Judge Cardozo, who wrote both Glanzer and Ultramares, distinguished Glanzer in this fashion: "Here was something more than the rendition of a service in the expectation that the one who ordered the certificate would use it thereafter in the operations of his business as occasion might require. Here was a case where the transmission of the certificate to another was not merely one possibility among many, but the 'end and aim of the transaction,’ * * * The intimacy of the resulting nexus is attested by the fact that after stating the case in terms of legal duty, we went on to point out that viewing it as a phase or extension of Lawrence v. Fox * * *, or Seaver v. Ransom * * *, we could reach the same result by stating it in terms of contract”. (Ultramares, supra, at p 182.) Here, too, the furnishing of the audit and tax return information, necessarily by virtue of the relation, was one of the ends and aims of the transaction.

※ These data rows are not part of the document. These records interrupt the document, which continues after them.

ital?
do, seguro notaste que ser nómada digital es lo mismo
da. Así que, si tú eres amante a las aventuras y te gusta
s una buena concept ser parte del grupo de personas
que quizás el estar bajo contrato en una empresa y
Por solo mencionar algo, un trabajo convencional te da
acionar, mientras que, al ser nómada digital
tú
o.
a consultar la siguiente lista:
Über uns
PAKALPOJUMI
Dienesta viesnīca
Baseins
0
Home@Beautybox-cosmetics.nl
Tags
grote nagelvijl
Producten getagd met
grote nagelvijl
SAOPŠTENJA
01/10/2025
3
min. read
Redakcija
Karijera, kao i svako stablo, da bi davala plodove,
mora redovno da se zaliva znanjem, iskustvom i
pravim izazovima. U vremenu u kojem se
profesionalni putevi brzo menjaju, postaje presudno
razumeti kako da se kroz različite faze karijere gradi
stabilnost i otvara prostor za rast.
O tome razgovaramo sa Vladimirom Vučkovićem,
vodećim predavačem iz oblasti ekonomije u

In Hochfelder v Ernst & Ernst (503 F2d 1100, 1107, revd on other grounds 425 US 185), the court, in discussing recent inroads on the reach of Ultramares, stated: "The courts in diminishing the impact of Ultramares have not only embraced the rule of Glanzer—liability to a foreseen plaintiff—but have extended an accountant’s liability for negligence to those who, although not themselves foreseen, are members of a limited class whose reliance on the financial statements is specifically foreseen.” Here, plaintiff was a member of a limited class whose reliance on the audit and returns was, or at least should have been, specifically foreseen.

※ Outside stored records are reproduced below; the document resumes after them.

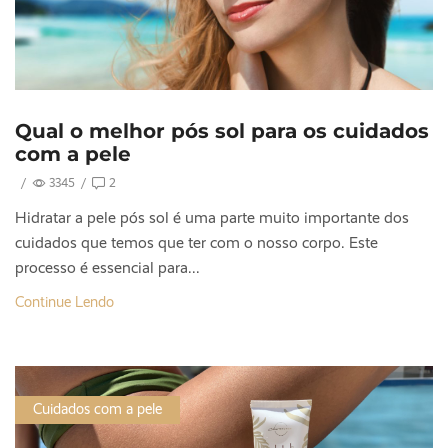
Qual o melhor pós sol para os cuidados
com a pele
/
3345
/
2
Hidratar a pele pós sol é uma parte muito importante dos
cuidados que temos que ter com o nosso corpo. Este
processo é essencial para...
Continue Lendo
Cuidados com a pele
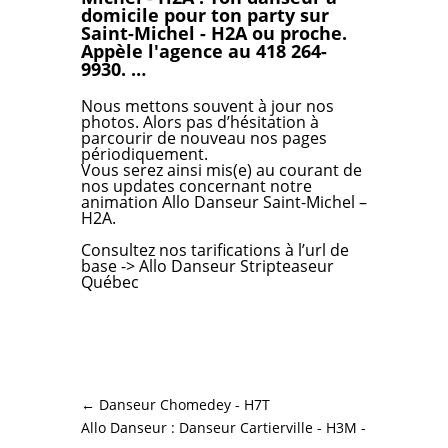
domicile pour ton party sur
Saint-Michel - H2A ou proche.
Appèle l'agence au 418 264-
9930. …
Nous mettons souvent à jour nos
photos. Alors pas d’hésitation à
parcourir de nouveau nos pages
périodiquement.
Vous serez ainsi mis(e) au courant de
nos updates concernant notre
animation Allo Danseur Saint-Michel –
H2A.
Consultez nos tarifications
à l’url de
base ->
Allo Danseur Stripteaseur
Québec
←
Danseur Chomedey - H7T
Allo Danseur : Danseur Cartierville - H3M -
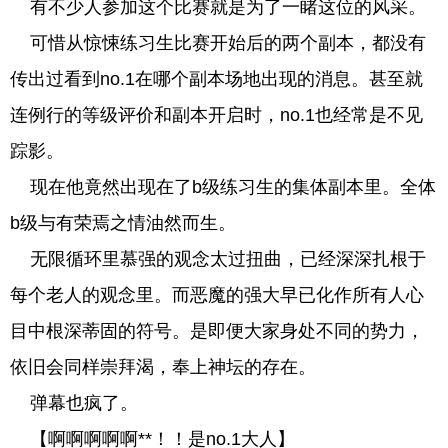
有不少人参加这个比赛就是为了一睹这位的风采。
可惜从惊悚练习生比赛开始后的两个副本，都没有
传出过看到no.1在哪个副本场地出现的消息。甚至就
连例行的等级评价和副本开启时，no.1也经常是不见
踪影。
现在他竟然出现在了b级练习生的集体副本里。全体
b级与有荣焉之情油然而生。
无限循环里慕强的观念太过扭曲，已经深深扎根于
每个老人的观念里。而恶魔的强大早已化作所有人心
目中根深蒂固的符号。是即便大家身处不同的势力，
依旧会同样崇拜渴，奉上神坛的存在。
弹幕也疯了。
【啊啊啊啊啊**！！是no.1大人】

As to duty imposed, generally a negligent statement may
Defendant Andersen’s contention, that plaintiff falls beyond the bounds of protected parties, rests primarily on the theory that its contract with the limited partnership circumscribed the extent of its obligation and the outer limits of its care. This reasoning fails to recognize that "[t]he duty of reasonable care in the performance of a contract is not always owed solely to the person with whom the contract is made * * * It may inure to the benefit of others” (cf. Rosenbaum v Branster Realty Corp., 276 App Div 167, 168; see, also, Wroblewski v Otis Elevator Co., 9 AD2d 294, 296). While Ultra-mares made it clear that accountants were not to be liable in negligence on the generalized basis that a contract for professional services creates liability in favor of the general populace, this plaintiff seeks redress, not as a mere member of the public, but as one of a settled and particularized class among the members of which the report would be circulated for the specific purpose of fulfilling the limited partnership agreed upon arrangement.
Accordingly, the order of the Appellate Division should be reversed and the motion to dismiss the complaint as against defendant Arthur Andersen & Co. denied, with costs to abide the event.
Chief Judge Breitel and Judges Jasen, Gabrielli, Jones, Wachtler and Fuchsberg concur.
Order reversed, etc.
The order of affirmance of the Appellate Division recites that the appeal was taken from so much of the order as grants the motion of Andersen to dismiss the complaint as against it "and from the judgment entered thereon.”